On 05/04/2016 11:08 AM, Laurent Vivier wrote:
-void HELPER(divu)(CPUM68KState *env, uint32_t word) -{ - uint32_t num; - uint32_t den; - uint32_t quot; - uint32_t rem; - - num = env->div1; - den = env->div2; - /* ??? This needs to make sure the throwing location is accurate. */ - if (den == 0) { - raise_exception(env, EXCP_DIV0); - }
Because of the exception, and required branching, I question taking the division operations back inline. The throwing location is easily fixed; create a version of raise_exception that has an argument for GETPC and uses cpu_loop_exit_restore.

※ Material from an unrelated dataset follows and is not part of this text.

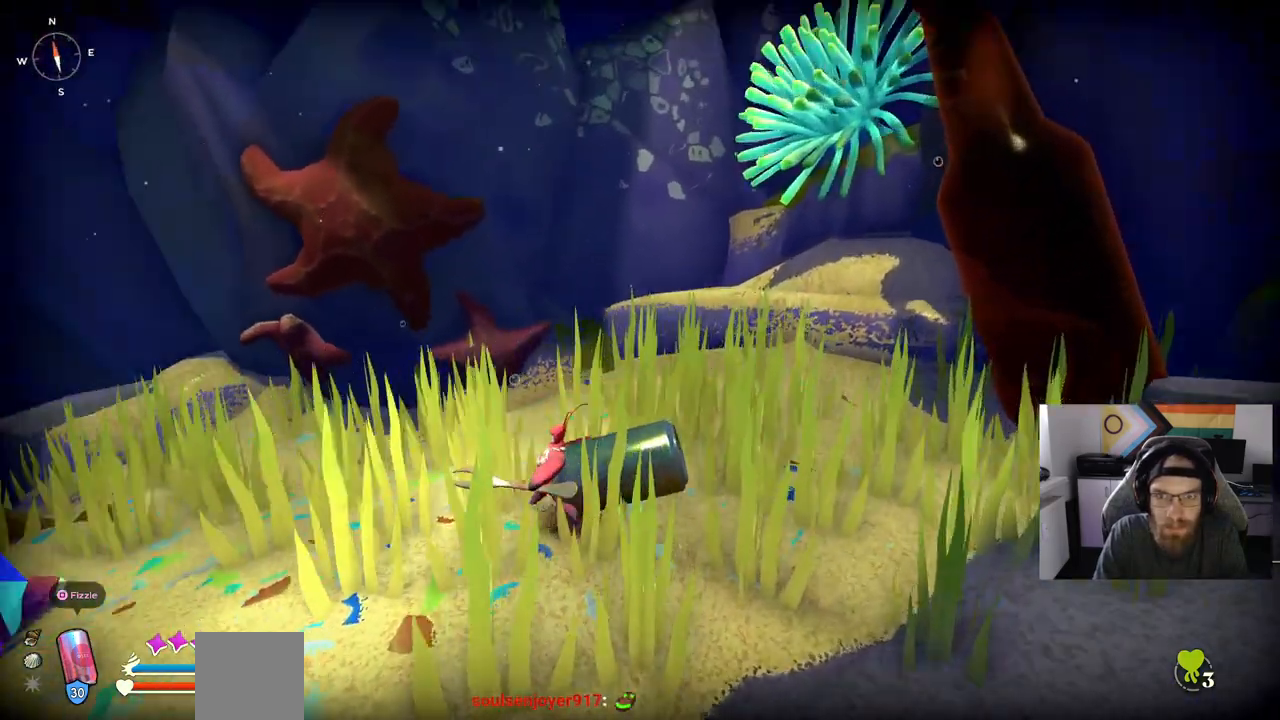
{"dt_ms": 500, "buttons": [], "left_stick": "up-left", "right_stick": "down-left", "events": [[233, "right_stick", "down"], [333, "right_stick", "down-left"]]}
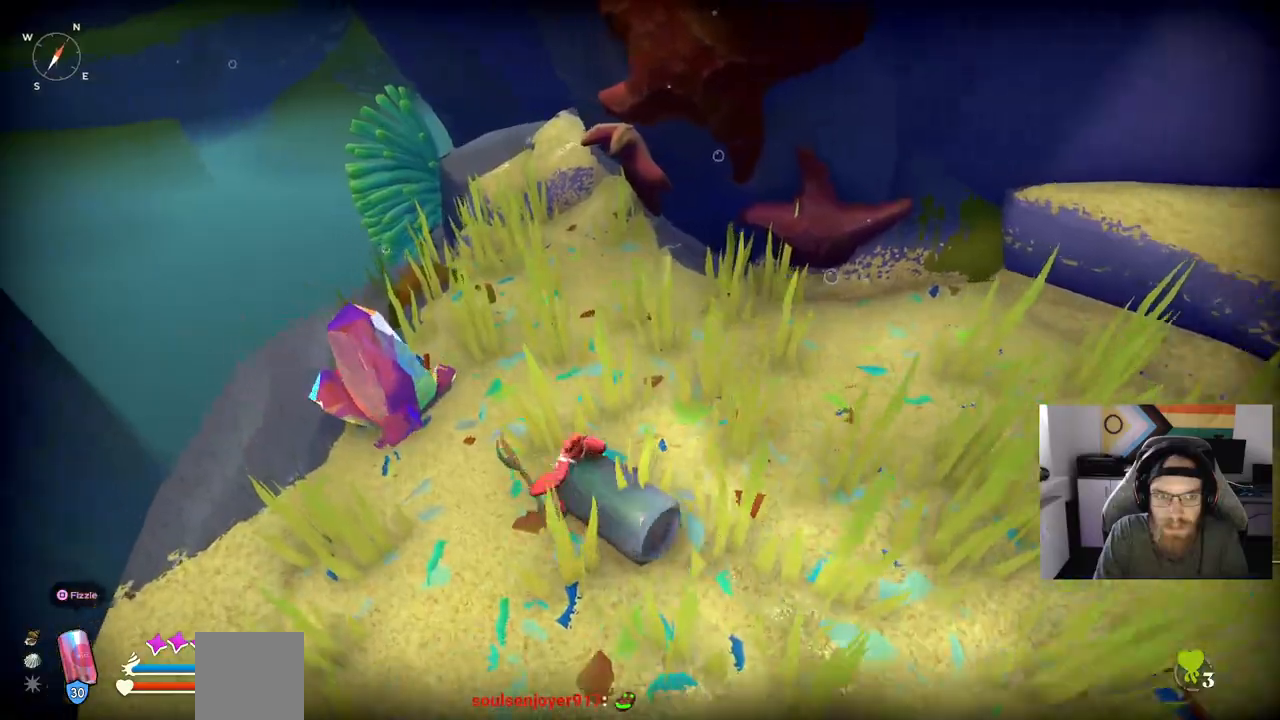
{"dt_ms": 500, "buttons": [], "left_stick": "up-left", "right_stick": "down-left", "events": [[283, "SQUARE", "down"], [433, "SQUARE", "up"]]}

@@ -1179,64 +1187,182 @@ DISAS_INSN(mulw) DISAS_INSN(divw) { + TCGLabel *l1; + TCGv t0, src; + TCGv quot, rem; int sign; sign = (insn & 0x100) != 0; + + tcg_gen_movi_i32(QREG_CC_C, 0); /* C is always cleared, use as 0 */ + + /* dest.l / src.w */ + + SRC_EA(env, t0, OS_WORD, sign, NULL); + + src = tcg_temp_local_new_i32(); + tcg_gen_mov_i32(src, t0); + l1 = gen_new_label(); + tcg_gen_brcondi_i32(TCG_COND_NE, src, 0, l1); + tcg_gen_movi_i32(QREG_PC, s->insn_pc); + gen_raise_exception(EXCP_DIV0); + gen_set_label(l1); + + tcg_gen_movi_i32(QREG_CC_C, 0); /* C is always cleared, use as 0 */
Redundant store to CC_C? Is that simply so that the 0 is forward propagated within the second block by the tcg optimizer? If so, the comments could be clearer.
+ quot = tcg_temp_new(); + rem = tcg_temp_new(); if (sign) { - gen_helper_divs(cpu_env, tcg_const_i32(1)); + tcg_gen_div_i32(quot, DREG(insn, 9), src); + tcg_gen_rem_i32(rem, DREG(insn, 9), src); + tcg_gen_ext16s_i32(QREG_CC_V, quot); + tcg_gen_movi_i32(src, -1); + tcg_gen_movcond_i32(TCG_COND_EQ, QREG_CC_V, + QREG_CC_V, quot, + QREG_CC_C /* 0 */, src /* -1 */);
setcond + neg is better than movcond here.
+ tcg_gen_movcond_i32(TCG_COND_EQ, QREG_CC_V, + QREG_CC_V, QREG_CC_C /* 0 */, + QREG_CC_V /* 0 */, src /* -1 */);
Likewise.
+ /* result rem:quot */ + + tcg_gen_ext16u_i32(quot, quot); + tcg_gen_deposit_i32(quot, quot, rem, 16, 16);
The ext16u is redundant with the deposit.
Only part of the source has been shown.